Fidele described a similar approach, sharing, We selected schools and held initial sessions with teachers, then created WhatsApp groups to engage them. We’re ready to keep learning from teachers and co-designing a number of things on the app together with them.”

For both teams, teacher input isn’t a one-off consultation, it’s woven into the design, testing, and iteration process. Teacher experience and expertise drives tech decisions for building the chatbot. 

What language does your chatbot support and why?

Both Rising Academies and Taleemabad have made design decisions shaped by linguistic realities. In each context, educators may teach in a language which differs from their mother tongue. Rising Academies’ chatbot Tari, now operates entirely in English. Earlier versions supported Kinyarwanda, but the Ministry requested the team focus fully on English to help teachers navigate the ongoing transition from French to English as the official medium of instruction. 

Fidele, “What the Ministry wants is to make sure that we are supporting English as a medium of instruction. We know teachers sometimes struggle with pronunciation, so you can type a sentence, and Tari will read it out in English.”

Mahrah shared a different perspective as Taleemabad’s Lesson Genie is designed to respond in a bilingual mix of English and Urdu. “Teachers can message the bot in Urdu, and it replies in both languages to make lesson plans easy to follow. We chose this hybrid approach because many teachers find fully English materials difficult to use in practice, and the goal is to support, not overwhelm them as they manage demanding multi-grade classrooms.”

What are you most excited about?

Mahrah responded,For us, the most exciting part is giving teachers instant, practical lesson support, which they already use every day. Many of our teachers are in multi-grade classrooms, sometimes teaching two, three, or even five grades in one room. The Lesson Genie can generate grade-wise lesson plans within seconds, adapted to the amount of time a teacher actually has… 20 minutes, 30 minutes, whatever the reality is.”

“We also built in a feedback loop. Teachers can rate plans, suggest improvements, and tell us what’s working,” Mahrah continued, “that’s really important because it means the tool keeps evolving with them.”

Fidele shared,I’m excited by the image-to-lesson-plan feature. A teacher can just snap a picture of a guide or a page from a book, and the bot instantly summarises it or turns it into a usable lesson plan. That saves so much time. There is also pronunciation support. Since we’ve transitioned from French, many teachers struggle with English pronunciation. Now they can type any sentence, and WhatsApp immediately models it for them.”
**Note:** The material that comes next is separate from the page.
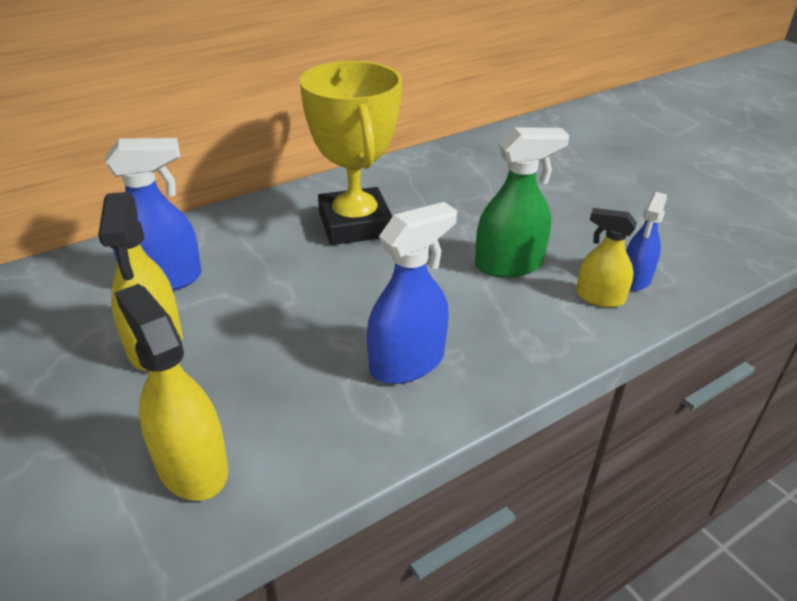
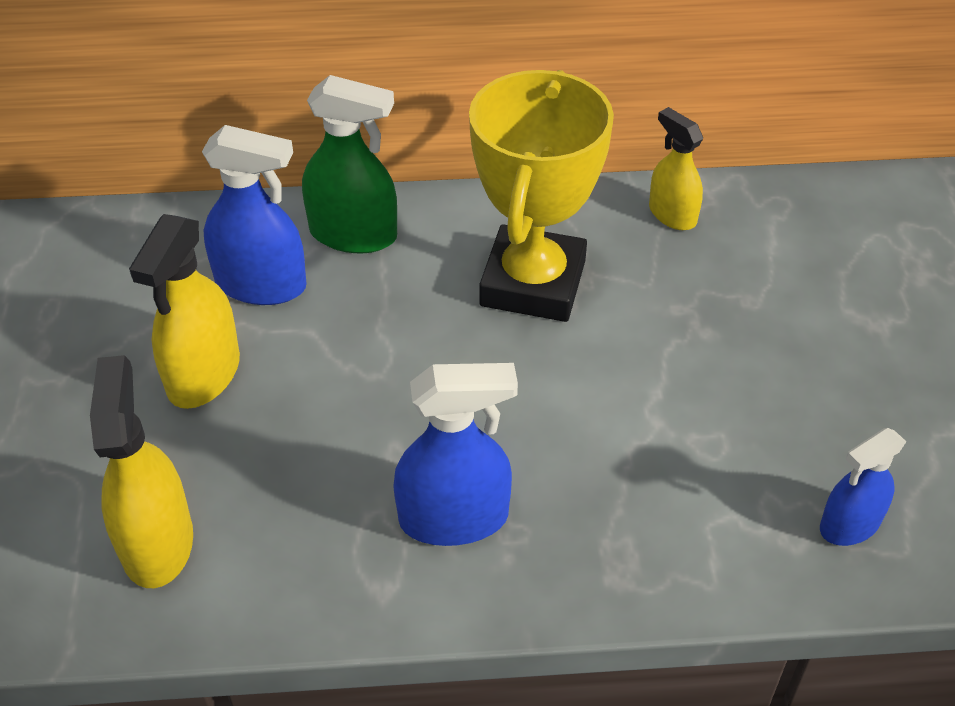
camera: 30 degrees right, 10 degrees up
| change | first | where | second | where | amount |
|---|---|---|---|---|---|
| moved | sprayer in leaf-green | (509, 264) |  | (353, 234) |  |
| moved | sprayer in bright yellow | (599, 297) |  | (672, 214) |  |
Early previews from Fidele and Mahrah of chatbots developed in Rwanda and Pakistan show what’s possible when teachers lead the design of AI tools for education. But this is just the beginning.

Over the next couple of months, we’re excited to share ongoing insights from a series of in-person events with each Teacher-in-the-Lead sandbox, bringing together lead teachers, head teachers, and education officials. 

If you’re working across AI in education or simply curious about what teacher-led design of AI implementation in classrooms looks like in practice, we’ll be sharing more as the Teacher-in-the-Lead sandboxes continue to evolve.